Le surf de grosses vagues est un sport de contact qui a des conséquences, c'est inévitable. Il est donc essentiel de se préparer avant la saison, de manière régulière, pour être à l'aise et saisir sa chance au moment venu. Avec la naissance de mon fils, je préfère consacré mon énergie et mon temps à ma famille. Ces six derniers mois, le fait de me simplifier la vie, me libérer de cette pression liée à la performance et me focaliser sur des spots proches de chez moi m'a rendu heureux. Et avoir Ziggy près de moi me comble tellement que j'ai l'impression d'avoir surfé une vague de 30m quasiment tous les jours.

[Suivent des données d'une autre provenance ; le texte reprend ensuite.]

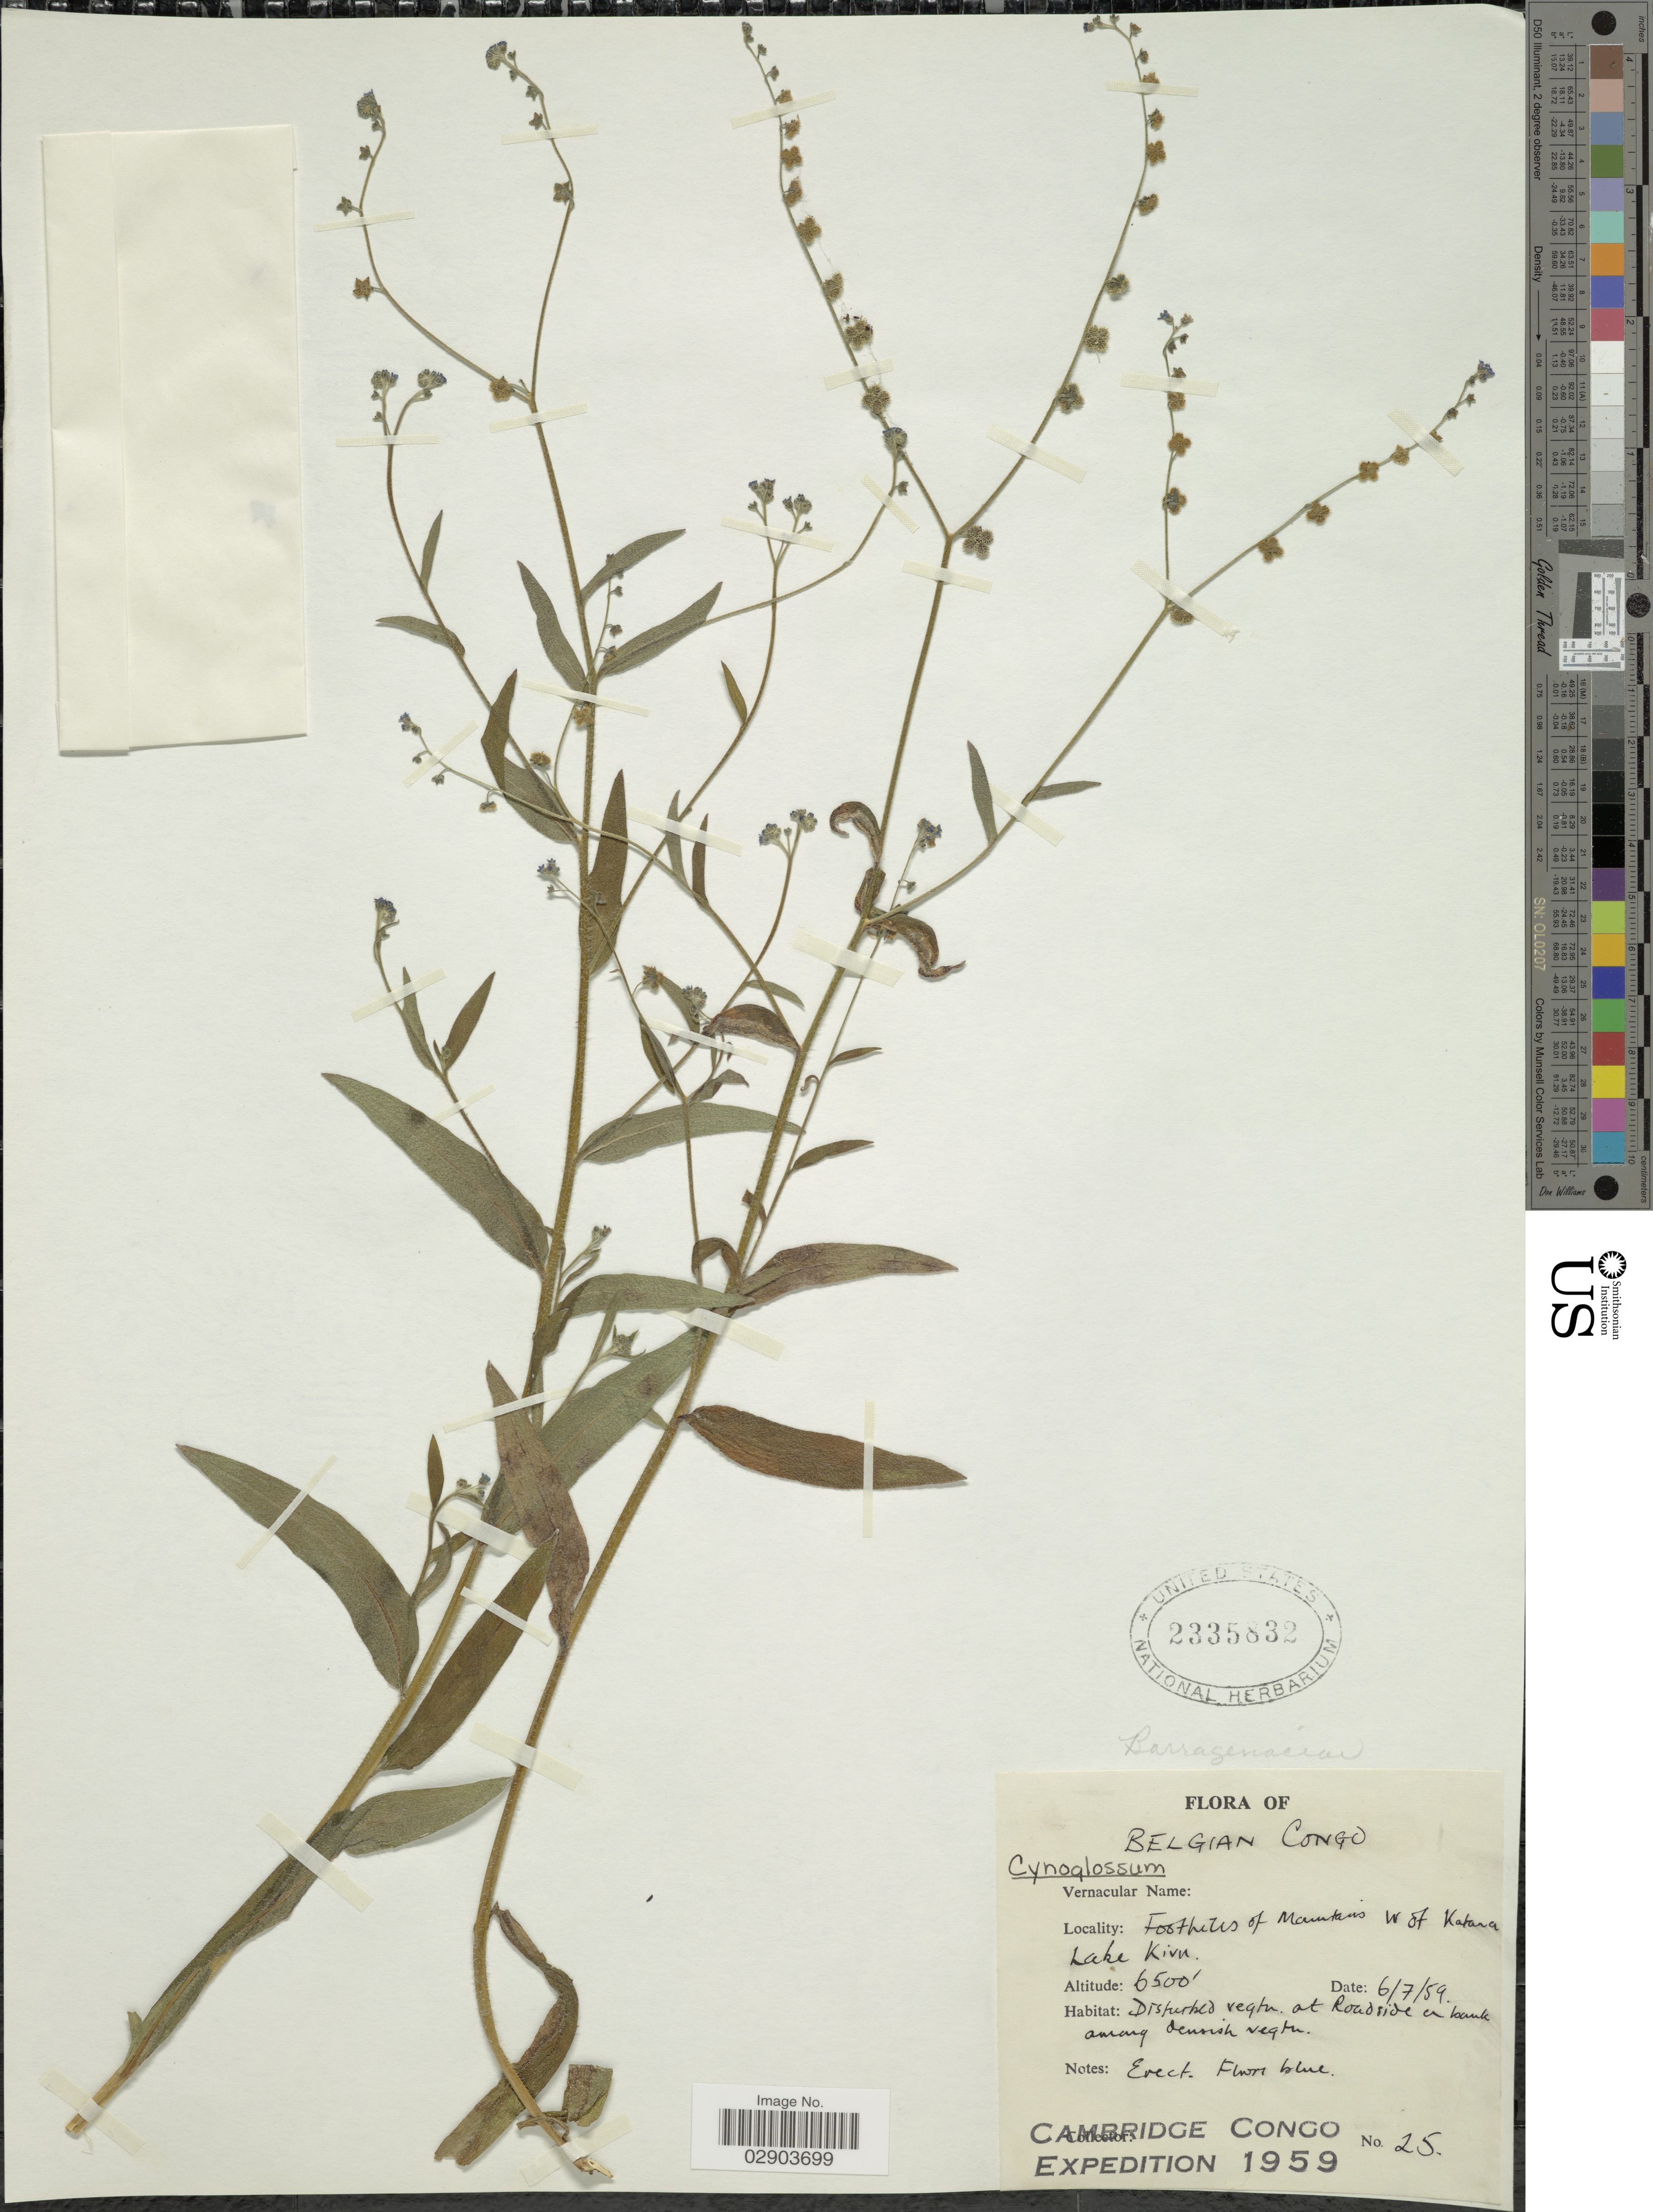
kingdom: Plantae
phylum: Tracheophyta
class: Magnoliopsida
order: Boraginales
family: Boraginaceae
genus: Cynoglossum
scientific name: Cynoglossum sp.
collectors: Cambridge Congo Expedition 1959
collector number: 25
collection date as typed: Transcribed d/m/y: 6/7/59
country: Congo, Democratic Republic of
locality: Belgian Congo, Foothills of Mountains W of Katana Lake Kivu.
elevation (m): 1981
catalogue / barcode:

La réalité du terrain, c'est que peu de surfeurs de grosses vagues parviennent à obtenir le soutien financier nécessaire pour assurer la bonne sécurité de notre sport. Pour moi, on passe plus de temps derrière un écran d'ordinateur qu'à surfer. Le fait de me commercialiser en tant qu'athlète m'a enlevé tout le plaisir de ce que je faisais. Quand on s'engage dans un sport comme le surf de grosses vagues, qu'on fait les sacrifices et les investissements nécessaires, on espère pouvoir remporter des titres et recevoir la reconnaissance que méritent ces performances. Je ne parle pas seulement pour moi, mais je pense que beaucoup de surfeurs qui ont participé aux WSL Big Wave Awards et aux compétitions de gros ressentent la même chose. Faire en sorte que notre sport soit pratiqué dans un cadre compétitif alors que les conditions sont dantesques, c'est sans doute une mauvaise décision. Mais probablement la bonne d'un point de vue commercial.
Prenez le Nazaré Challenge de l'année dernière, le comité d'organisation a complètement trompé les athlètes. Ils ont déclaré : "Cette année, travaillons ensemble et faisons de cet événement quelque chose d'énorme et de profitable pour tous les participants", puis ils ont demandé à Red Bull d'être le sponsor principal et de ne rien dire jusqu'au jour de la compétition. Récupérer mon gilet gonflable au comptoir Red Bull sans rien recevoir en retour ne me convient pas, surtout quand il y a tant de choses en jeu. Et lorsque vous demandez au directeur de la compétition de s'excuser auprès de tous les surfeurs après l'événement, il répond seulement : "désolé pour la manière dont la diffusion sur le web et la couverture post-événement a été réalisée".
Quand on voit toute l'injustice qui existe dans le monde, c'est pathétique, même en pensant comme ça, mais j'espère que certains de mes mots parviendront aux oreilles des personnes concernées, pour que les surfeurs actuels et que la prochaine génération bénéficient d'un système plus équitable."